Scalability: Four SSDs

So far these numbers look great, but I/O to one SSD is not much, so I wanted to understand how things scale. By running the same tests with the same parameters but using four drives concurrently, one would hope we get linear scaling.

Here we start to see some gaps:

  • The userspace NVMe driver has scaled pretty linearly from 6.8GB/s to 27.2GB/s.

  • The io_uring driver has plateaued at under half the bandwidth.

  • Only as we get up to 128KB blocks io_uring manages to catch up.

  • Out of the box, io_uring spun up 4 SQPOLL threads in the kernel, but changing things to share a single thread did not help.

  • Needless to say, having four threads polling full-time was eating much more CPU than my userspace driver.

Latency

The Typical submit latency of my userspace driver was measured at 1-2µs. For io_uring in default mode, typical submit latency is much higher, measured at 13µs, certainly higher than my driver but not as bad as I expected.

Things are looking up with IORING_SETUP_SQPOLL mode. Latency dropped to 1-2µs, on par with the userspace driver. However, this isn't all magic, as noted below.

Negative impact of IORING_SETUP_SQPOLL mode

Using IORING_SETUP_SQPOLL dedicates an entire kernel iou-sqp-* thread that spins burning an additional CPU core in order to achieve the lower latency and improved performance. On machines with high core counts this overhead may be acceptable, but a large amount of potential compute throughput is still being wasted. On machines with a lower ratio of CPU count to SSD bandwidth, such as an I/O monster with 8 fast SSDs and 16 vCPUs, it will likely be unacceptable.

Conclusion

If all you are doing are large reads and writes with block sizes 64K+, then io_uring gives you all you need with out-of-the-box APIs. If, however, you expect to perform a lot of smaller I/Os in the 4K-32K range, then even with io_uring you need to tweak your setup and use more of the advanced options that are supported. If you can manage all your I/O with a fixed buffer pool then register_buffers() is the way to go. The fact that it did not scale well to multiple SSD means performance is still left on the table.

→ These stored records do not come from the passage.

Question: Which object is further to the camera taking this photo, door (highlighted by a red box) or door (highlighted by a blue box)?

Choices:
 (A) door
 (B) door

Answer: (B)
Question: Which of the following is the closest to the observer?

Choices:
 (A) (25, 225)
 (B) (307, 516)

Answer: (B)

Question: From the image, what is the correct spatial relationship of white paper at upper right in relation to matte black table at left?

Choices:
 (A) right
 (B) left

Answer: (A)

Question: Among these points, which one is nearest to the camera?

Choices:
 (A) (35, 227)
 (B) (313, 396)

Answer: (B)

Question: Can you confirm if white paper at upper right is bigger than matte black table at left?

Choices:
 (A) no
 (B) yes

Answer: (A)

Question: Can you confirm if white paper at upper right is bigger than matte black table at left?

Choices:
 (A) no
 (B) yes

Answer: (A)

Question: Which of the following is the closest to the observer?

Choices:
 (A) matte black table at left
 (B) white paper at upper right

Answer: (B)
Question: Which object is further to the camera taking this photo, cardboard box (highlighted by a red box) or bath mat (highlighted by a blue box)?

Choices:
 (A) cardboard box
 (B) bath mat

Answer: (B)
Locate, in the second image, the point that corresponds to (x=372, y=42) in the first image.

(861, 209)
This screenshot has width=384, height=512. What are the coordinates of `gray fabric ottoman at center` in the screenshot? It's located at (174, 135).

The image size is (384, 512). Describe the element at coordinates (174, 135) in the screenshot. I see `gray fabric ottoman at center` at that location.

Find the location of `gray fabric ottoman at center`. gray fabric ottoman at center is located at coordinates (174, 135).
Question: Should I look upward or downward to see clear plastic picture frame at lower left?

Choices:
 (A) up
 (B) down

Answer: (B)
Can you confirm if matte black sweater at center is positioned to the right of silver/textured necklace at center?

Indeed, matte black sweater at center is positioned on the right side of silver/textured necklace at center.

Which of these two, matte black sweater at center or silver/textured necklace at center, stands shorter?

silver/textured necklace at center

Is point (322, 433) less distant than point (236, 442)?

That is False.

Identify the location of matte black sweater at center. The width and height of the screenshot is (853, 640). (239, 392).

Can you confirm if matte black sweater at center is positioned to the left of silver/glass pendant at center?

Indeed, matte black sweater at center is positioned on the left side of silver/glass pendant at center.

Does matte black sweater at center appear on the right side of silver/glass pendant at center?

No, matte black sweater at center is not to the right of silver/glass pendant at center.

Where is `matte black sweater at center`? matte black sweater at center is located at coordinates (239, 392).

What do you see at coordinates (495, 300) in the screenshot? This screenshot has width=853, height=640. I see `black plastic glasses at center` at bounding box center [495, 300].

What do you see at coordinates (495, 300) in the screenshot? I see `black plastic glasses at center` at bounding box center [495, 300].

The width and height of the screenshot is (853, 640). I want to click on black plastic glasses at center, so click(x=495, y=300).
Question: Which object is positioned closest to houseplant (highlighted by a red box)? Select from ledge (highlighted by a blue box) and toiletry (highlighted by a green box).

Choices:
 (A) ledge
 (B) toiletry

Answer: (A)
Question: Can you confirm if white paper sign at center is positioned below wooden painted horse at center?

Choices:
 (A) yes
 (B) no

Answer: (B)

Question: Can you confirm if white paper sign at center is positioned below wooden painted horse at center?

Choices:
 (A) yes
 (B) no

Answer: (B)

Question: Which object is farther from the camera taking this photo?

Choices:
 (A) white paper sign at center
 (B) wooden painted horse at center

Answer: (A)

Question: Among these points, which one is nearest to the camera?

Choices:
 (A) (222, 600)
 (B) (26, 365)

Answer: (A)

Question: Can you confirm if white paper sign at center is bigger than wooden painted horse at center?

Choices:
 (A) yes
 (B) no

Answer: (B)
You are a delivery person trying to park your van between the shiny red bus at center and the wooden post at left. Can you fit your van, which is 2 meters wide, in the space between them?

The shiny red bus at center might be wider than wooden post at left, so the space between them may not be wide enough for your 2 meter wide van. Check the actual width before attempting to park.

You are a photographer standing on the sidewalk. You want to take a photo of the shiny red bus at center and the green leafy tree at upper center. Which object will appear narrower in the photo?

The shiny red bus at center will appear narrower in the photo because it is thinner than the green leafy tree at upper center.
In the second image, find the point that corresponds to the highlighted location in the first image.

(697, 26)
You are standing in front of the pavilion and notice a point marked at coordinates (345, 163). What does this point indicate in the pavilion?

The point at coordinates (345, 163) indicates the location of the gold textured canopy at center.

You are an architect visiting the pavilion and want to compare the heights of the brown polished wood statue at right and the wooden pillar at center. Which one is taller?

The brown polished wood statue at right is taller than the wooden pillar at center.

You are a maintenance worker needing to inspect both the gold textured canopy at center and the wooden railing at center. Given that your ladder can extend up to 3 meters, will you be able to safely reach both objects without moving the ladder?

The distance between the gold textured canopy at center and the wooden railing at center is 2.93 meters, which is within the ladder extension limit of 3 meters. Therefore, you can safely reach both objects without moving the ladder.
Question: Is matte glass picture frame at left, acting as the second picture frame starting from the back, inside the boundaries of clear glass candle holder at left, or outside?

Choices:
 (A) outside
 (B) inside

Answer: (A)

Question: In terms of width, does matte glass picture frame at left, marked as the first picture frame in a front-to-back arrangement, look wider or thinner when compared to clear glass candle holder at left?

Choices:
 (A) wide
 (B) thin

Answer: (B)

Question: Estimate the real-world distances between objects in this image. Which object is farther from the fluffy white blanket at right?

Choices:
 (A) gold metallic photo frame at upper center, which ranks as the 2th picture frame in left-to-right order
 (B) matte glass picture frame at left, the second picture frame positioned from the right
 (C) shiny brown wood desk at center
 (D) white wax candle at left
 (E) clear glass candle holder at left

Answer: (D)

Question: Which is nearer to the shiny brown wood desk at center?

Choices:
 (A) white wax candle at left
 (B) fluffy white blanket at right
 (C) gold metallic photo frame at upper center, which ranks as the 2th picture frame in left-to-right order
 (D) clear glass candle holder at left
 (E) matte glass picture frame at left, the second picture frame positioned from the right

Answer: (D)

It may be possible to further improve the io_uring results by batching requests etc. but then you start coupling more of your application to the I/O framework to get the desired performance. Sometimes it is nice to know that even just basic I/O submission is fast.

So what does this mean for Floe?

We have two different I/O patterns to be concerned about. In the first case, larger random I/Os throughout a large memory map, the io_uring approach will give us reasonable performance and more if we dedicate some kernel polling threads but we can't saturate the drives.

The second case demands a lot of small I/Os but typically these will require decompressing from I/O buffers to elsewhere in memory, so utilising register_buffers() is a feasible approach to getting the performance we require but will still require dedicating extra cores to submission polling along with further investigation to see if we continue to improve things.

It's sad to let go of code you've have used for many years and that can still hold its own against the intense development that has taken place in the Linux kernel over the last decade, but that gap has now closed enough that the simplicity of using an off-the-shelf implementation vs a custom one is worth it for our application.

What's your take?

Given the performance you can now get out of io_uring are there any use cases for userspace drivers either home grown or something like the Intel SPDK anymore?

Have you struggled maxing out multiple drives and can more performance be obtained out of io_uring without using kernel side submission polling? I wonder if I'm still missing something here or not.